As soils play out, aquifers shrink, climate warms and energy prices rise, Newton calculates, the nation needs 100 million new farmers – including the smallest of growers. It’s all in a book he co-wrote, “A Nation of Farmers,” that came out in April.

By growing intensively, experts say, it’s possible to earn a living from just a few acres. What takes getting used to, Hinckley says, are the whims of weather, constantly changing market prices and months of labor before the first check arrives.

“I’ve never had one crop make me the most money two years in a row,” he says.

Cabarrus leaders began community conversations about agriculture some 18 months ago, says county extension director Debbie Bost. “We can’t sustain ourselves if we can’t feed ourselves,” she says.

The county worked with UNC Charlotte’s Urban Institute on a study of foods produced in the county. In late 2007, a couple of hundred farm folk who crowded into a town hall meeting quickly identified some problems.


Farms are being lost to development, they said, and the farm community itself is graying. The average age of a Cabarrus farmer is 59.

And while beef cattle are the county’s largest agricultural product, Cabarrus has no “kill floor” to slaughter livestock, in part because of complex environmental regulations. Farmers have to haul their stock elsewhere.

That absence illustrates the ability to process local foods that’s been lost to globalization, Creamer says. As more food arrives pre-packaged from distant places, she says, it’s common for schools to have no kitchens and a beef-producing county like Cabarrus to have no slaughterhouse.

“There’s a lot of interest in North Carolina on the local food economy,” Creamer says, “but a lot of it is broken.”

Cabarrus is a state model for its commitment to local food, she says.

County commissioners have invested $175,000 in a new kill floor for which it got a state grant. They plan to create a food-policy council and a marketing plan for local farmers, and will require caterers for county functions to make local foods at least 10 percent of their meals.


The county, in collaboration with N.C. Cooperative Extension, also contributed $225,000 to develop the farm park on 32 acres southeast of Concord that a local woman had bequeathed for an undeveloped, passive county park. Along with $150,000 from the Cannon Foundation, it was enough to install a greenhouse and buy a tractor and other equipment.
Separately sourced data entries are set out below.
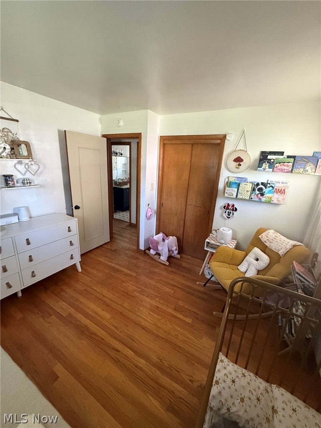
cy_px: 214
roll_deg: -2.6
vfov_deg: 102.1
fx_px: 173
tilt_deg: -15.9
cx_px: 160
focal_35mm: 14
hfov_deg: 85.7
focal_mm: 2.22
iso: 640
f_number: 2.2
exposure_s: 1/60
A similar farm incubator is in its second year in Orange County, near Raleigh, among a handful nationwide.

A waiting list has already formed for would-be farmers at the Lomax incubator.

Among the first nine “participant farmers” are a stay-at-home mom, a banker nearing retirement and a volunteer intent on supplying food to the homeless at Charlotte’s Urban Ministry Center. Most are home gardeners, but none had grown on a commercial scale.

Before they first turned dirt, they went through nine weeks of basic training, from building soil to buying insurance to handling finances.

“This is not about just learning to make a farm,” says Bost, the extension agent, who herself raises lambs and goats. “This is how to make a living from it.”


On the first hot day of June, sweat beads the red beard of Eric Williamson, 33, who is a quarter of the way through hoeing 23 rows of foot-high corn, beans and chard. A red Tractor Supply Co. cap deflects the sun. His dirty gray Duke basketball T-shirt is soaked.

Each row is 216 feet long, and each has to be worked twice, on either side of the plants. Williamson works backward, his freshly sharpened hoe chop-chopping four or five strokes at each plant.

A neighbor of Newton’s in Concord, Williamson graduated from N.C. State and has worked in restaurants and construction.

“I like seeing the results of my work at the end of the day,” he says. “You get done with 46 rows of this and it’s work, but it’s not the same.”

In their fledgling partnership, Hinckley brings expertise and Newton marketing skills while Williamson handles the books.

“But we’ll all have a hoe in our hands before the day is done,” Williamson says.